Anaplastic thyroid cancer most often is advanced at presentation, and it usually presents in the 6–7th decades of life. It is almost always unencapsulated and invades surrounding structures. Cervical lymphadenopathy and pulmonary metastases are common. It does not concentrate iodine or express thyroglobulin [90]. Although there is no satisfactory treatment for anaplastic cancer, local control can be attempted with palliative surgery, chemotherapy, or radiotherapy. Tumor debulking, tracheostomy, and feeding gastrostomy may be required for palliation [91]. In the rare instance of early anaplastic carcinoma localized to the thyroid, total thyroidectomy has resulted in long-term survival [92].

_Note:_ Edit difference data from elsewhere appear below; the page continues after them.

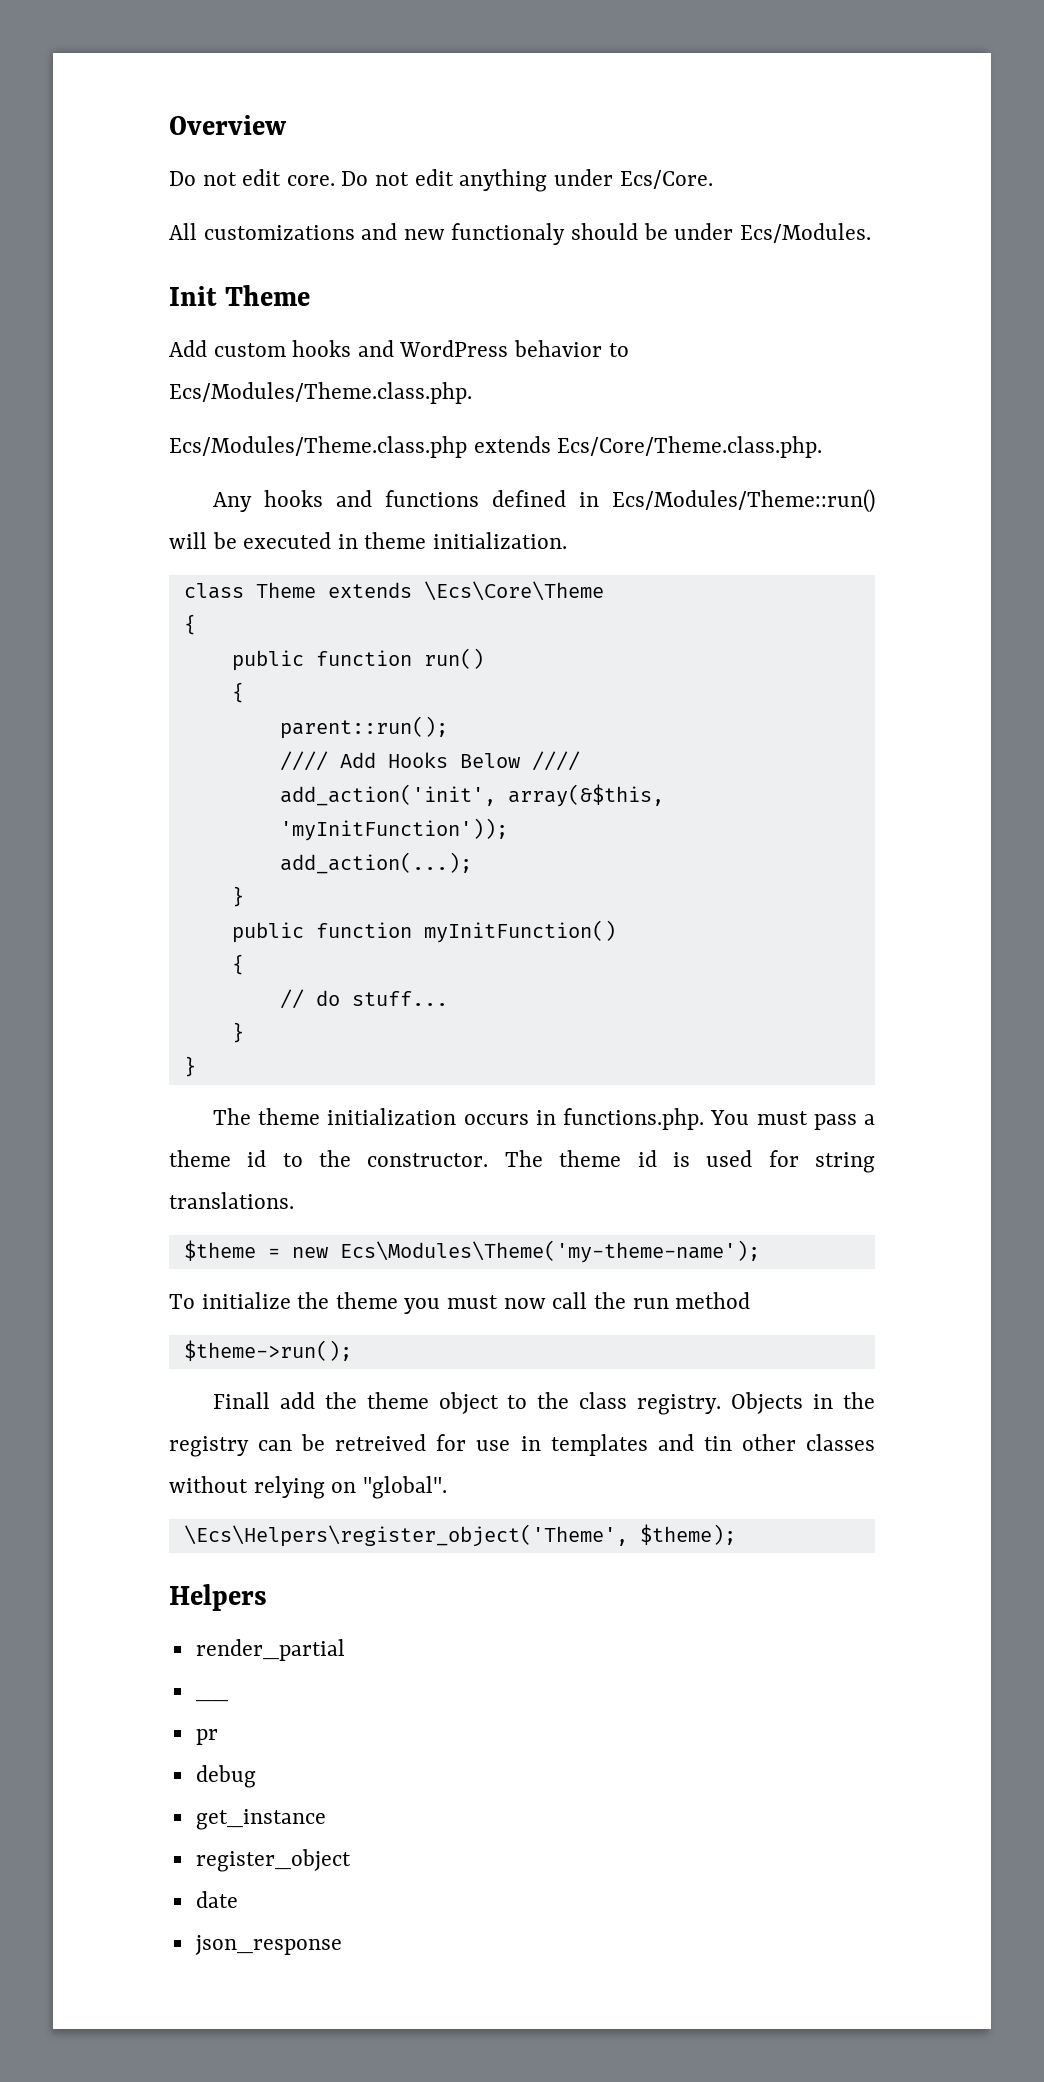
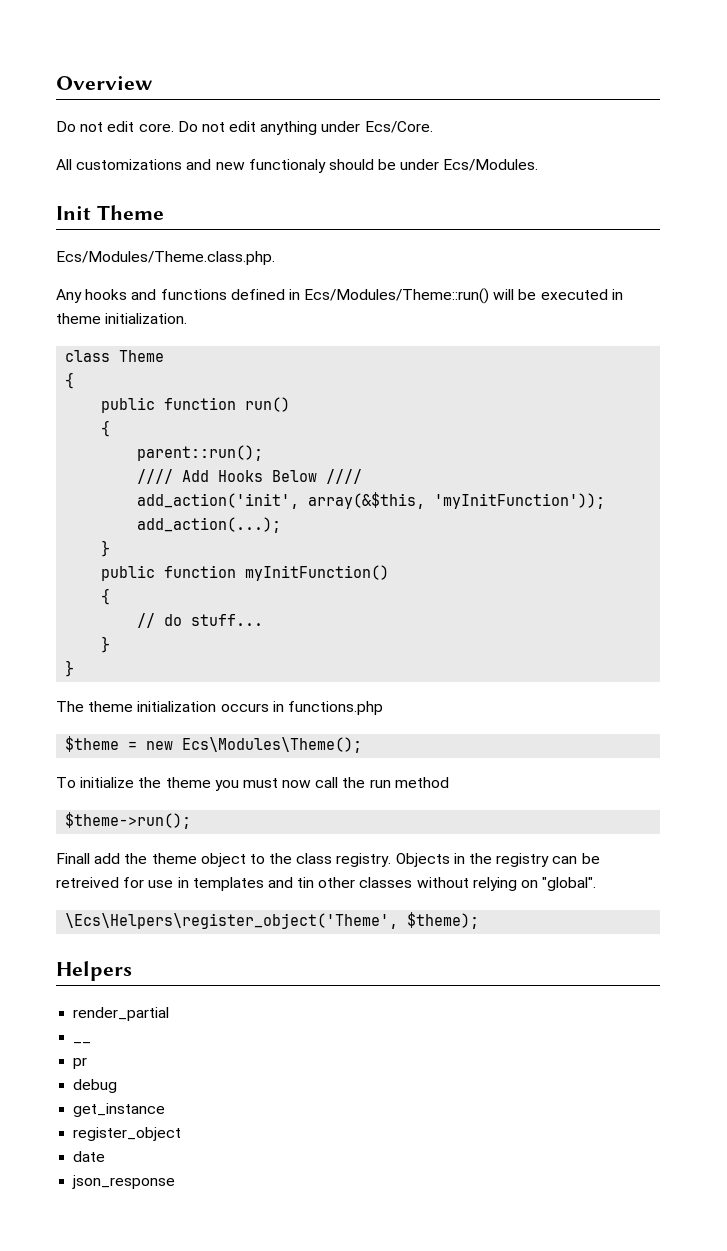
[169,340,629,357] [169,382,472,404] [169,436,823,458] Add custom hooks and WordPress behavior to Ecs/Modules/Theme.class.php. // Ecs/Modules/Theme.class.php extends Ecs/Core/Theme.class.php. -> [56,251,275,265] Ecs/Modules/Theme.class.php.
[327,581,604,601] extends \Ecs\Core\Theme -> (165, 356) none
[563,1108,876,1130] [169,1150,876,1173] [169,1192,294,1209] functions.php. You must pass a theme id to the constructor. The theme id is used for string translations. -> [287,701,383,715] functions.php
[339,1240,760,1263] Ecs\Modules\Theme('my-theme-name'); -> [182,737,363,753] Ecs\Modules\Theme();

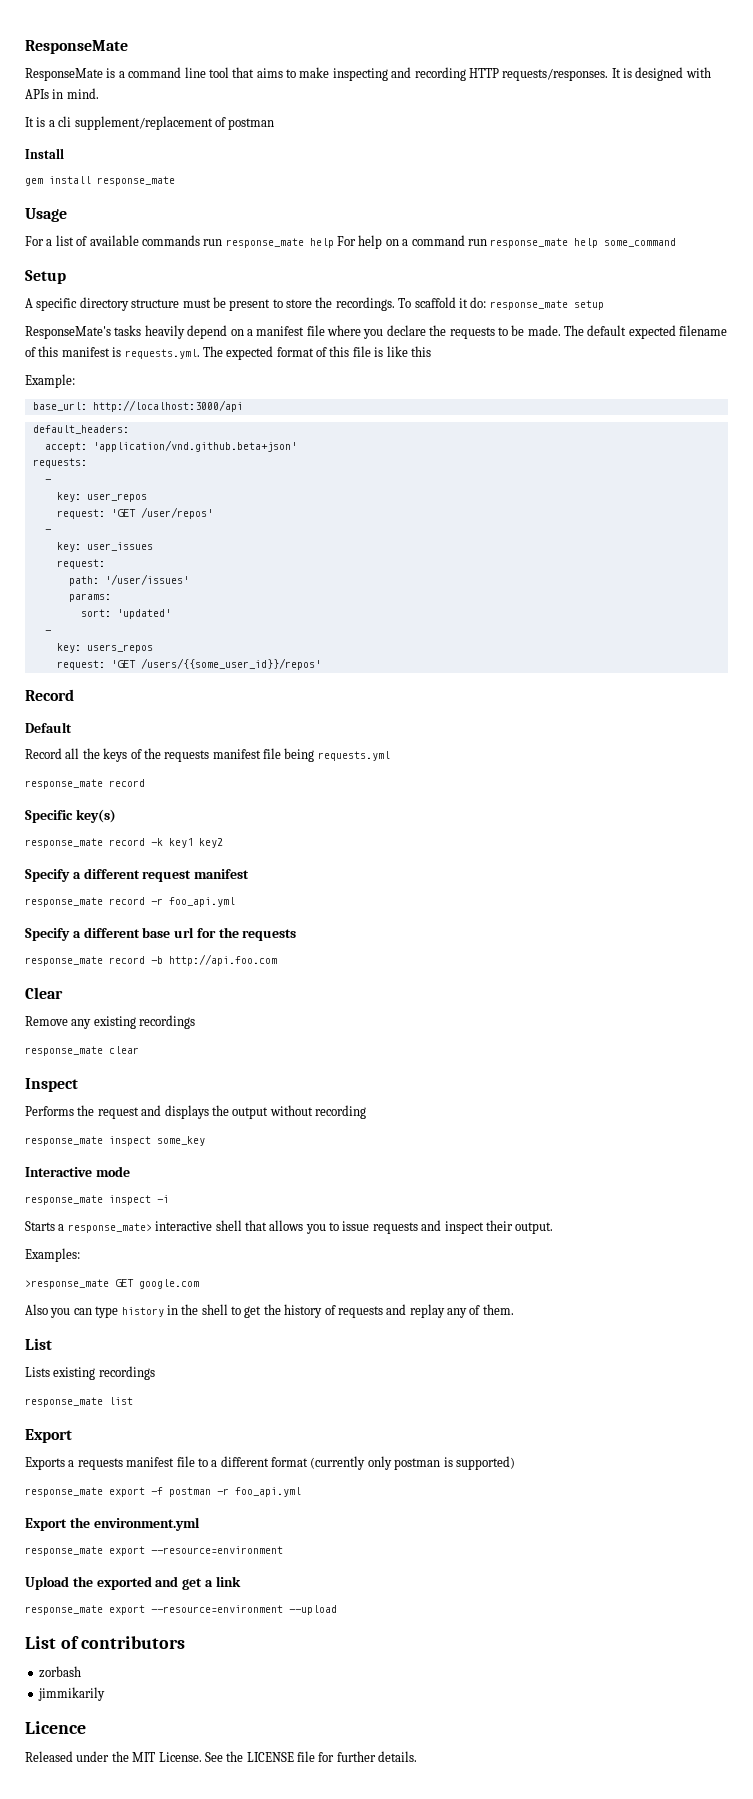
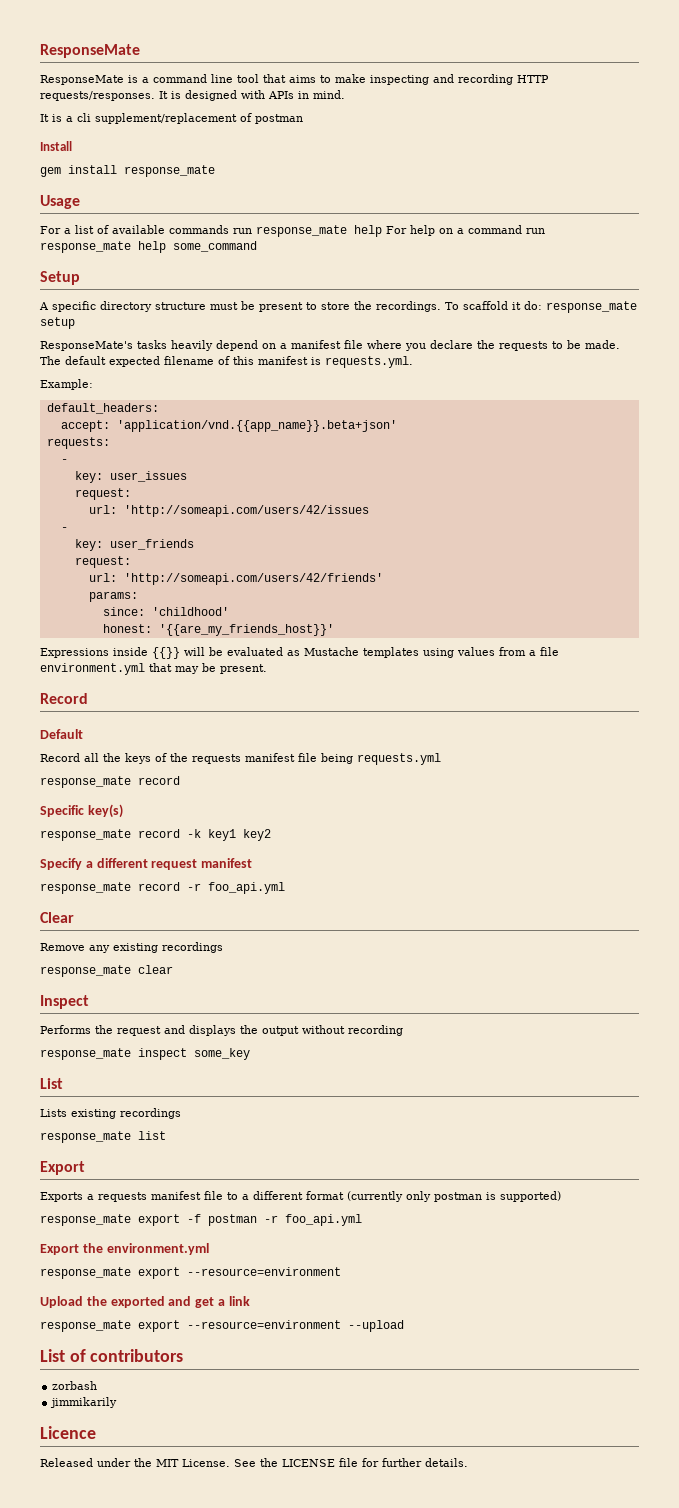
[202,346,431,360] The expected format of this file is like this -> (413, 362) none
[32,400,243,412] // base_url: http://localhost:3000/api -> (93, 384) none
[92,440,297,452] 'application/vnd.github.beta+json' -> [116,420,397,432] 'application/vnd.{{app_name}}.beta+json'
[86,493,147,502] [56,507,213,519] [44,529,51,533] [56,542,153,552] [56,559,105,569] [68,574,189,586] [68,593,111,602] [80,609,171,619] [44,630,51,634] [56,643,153,653] [56,658,321,670] user_repos // request: 'GET /user/repos' // - // key: user_issues // request: // path: '/user/issues' // params: // sort: 'updated' // - // key: users_repos // request: 'GET /users/{{some_user_id}}/repos' -> [109,471,187,482] [74,488,131,500] [88,505,369,517] [60,527,68,531] [74,539,194,551] [74,556,131,568] [88,573,383,585] [88,591,138,602] [102,607,229,616] [102,624,334,636] [40,647,559,659] [40,663,267,675] user_issues // request: // url: 'http://someapi.com/users/42/issues // - // key: user_friends // request: // url: 'http://someapi.com/users/42/friends' // params: // since: 'childhood' // honest: '{{are_my_friends_host}}' // Expressions inside {{}} will be evaluated as Mustache templates using values from a file environment.yml that may be present.
[25,927,297,941] [25,954,277,966] // Specify a different base url for the requests // response_mate record -b http://api.foo.com -> (285, 888) none
[25,1166,130,1177] [25,1195,169,1205] [25,1220,554,1234] [25,1248,80,1262] [25,1279,199,1289] [25,1304,514,1318] // Interactive mode // response_mate inspect -i // Starts a response_mate> interactive shell that allows you to issue requests and inspect their output. // Examples: // >response_mate GET google.com // Also you can type history in the shell to get the history of requests and replay any of them. -> (250, 1054) none

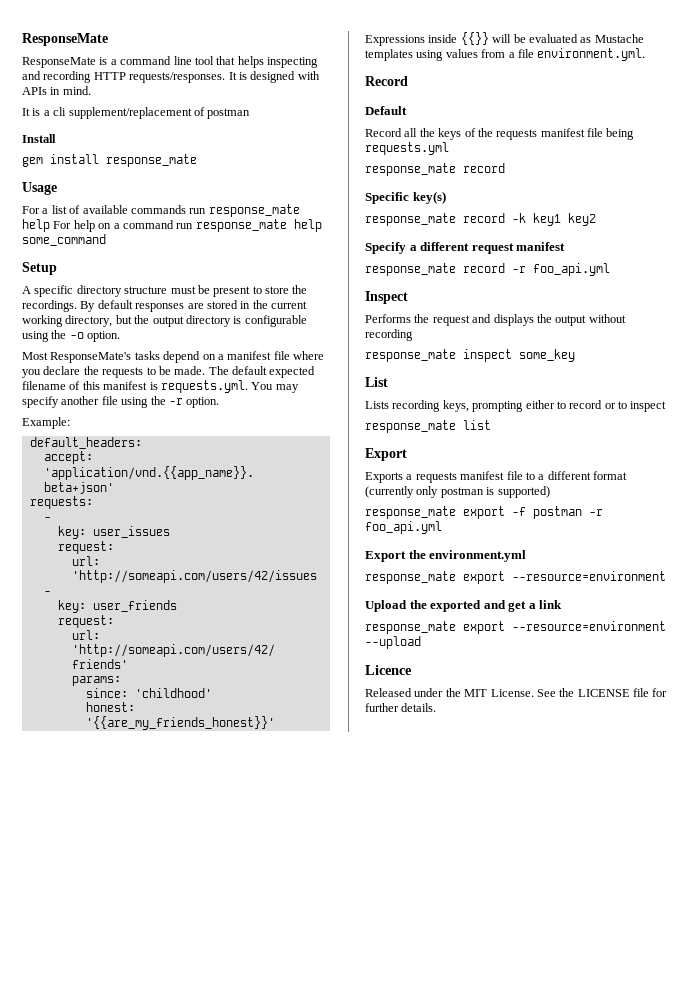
[289,74,366,83] aims to make -> [237,56,264,68] helps
[445,301,637,313] [40,317,75,329] To scaffold it do: response_mate setup // -> [80,300,307,312] [22,315,307,327] [22,330,121,342] [22,352,48,360] By default responses are stored in the current working directory, but the output directory is configurable using the -o option. // Most
[171,340,213,351] heavily -> (160, 355) none
(413, 362) none -> [251,382,299,393] [22,396,220,408] You may specify another file using the -r option.
[158,624,334,636] '{{are_my_friends_host}}' -> [85,716,275,730] '{{are_my_friends_honest}}'
[40,663,267,675] environment.yml that may be present. -> [537,48,646,61] environment.yml.
[40,912,74,923] [40,942,223,953] [40,965,173,977] // Clear // Remove any existing recordings // response_mate clear -> (610, 269) none
[71,1108,181,1119] existing recordings -> [392,400,667,412] recording keys, prompting either to record or to inspect
[40,1349,184,1362] [52,1381,98,1390] [50,1397,118,1408] // List of contributors // zorbash // jimmikarily -> (421, 642) none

Primary non-Hodgkin’s lymphoma of the thyroid is most common in elderly women, occurring most often in the background of autoimmune thyroid disease. Primary thyroid lymphoma usually is not a surgical disease, although surgeons often assist by obtaining adequate tissue to establish a diagnosis and determine tumor markers. Use of multimodality chemotherapy, particularly with anthracycline agents, and external radiotherapy results in dramatic tumor shrinkage and rapid resolution of airway compromise. The overall 5-year survival is approximately 70%, depending on stage and histologic type [71, 75, 93].

Conclusion

Thyroid disease is common in the elderly. In this population, the clinical manifestation of thyroid dysfunction can be subtle, often hidden by a background of coexistent disease. Hypo- and hyperthyroidism often are subclinical, and therapeutic ­decisions may be dictated by patients’ preference and overall health ­status. The incidence of thyroid nodules increases with age, as does the risk of thyroid malignancy and the aggressiveness of the thyroid tumor. Surgery is the mainstay of treatment for thyroid cancer. Quality-of-life issues related to voice, swallowing, and calcium metabolism are especially salient in elderly patients. Thyroid surgery in this population is associated with increased attendant risk, but it can be performed safely, especially in the hands of high-volume thyroid surgeons. It is imperative that internists, geriatricians, endocrinologists, and thyroid surgeons work together as an interdisciplinary team to formulate and tailor treatment strategies.

Case Study Resolution

JK’s medical and surgical teams discussed the risks and benefits of total thyroidectomy with the patient, and the decision was made to proceed with surgery given the apparent aggressive nature of her cancer. Given her subjective hoarseness, indirect laryngoscopy was performed, and her vocal cord function was deemed to be intact; she had mild reflux. Appropriate medical and cardiologic clearance was obtained. The patient met with anesthesiology preoperatively. Her warfarin was stopped 5 days prior to surgery, as was her vitamin supplement. Total thyroidectomy with en bloc resection of the right strap muscle was performed, along with a right central lymph node ­dissection. The patient did well postoperatively; she had no evidence for change in voice or hypoparathyroidism. Her warfarin was restarted on postoperative day 1, and she was discharged home that day with follow-up with her cardiologist later in the week. Her final pathology revealed multifocal papillary thyroid cancer. The largest focus measured 4.1 cm in the right lobe, and an additional 5 mm focus was identified in the contralateral lobe. Lymphovascular invasion was seen, and there was extension of tumor into soft tissue, but surgical margins were negative. Three of ten lymph nodes were positive for metastatic disease, giving her an AJCC pT4aN1aMx, or stage IVA, papillary thyroid cancer. She met with endocrinology regarding adjuvant RAI therapy.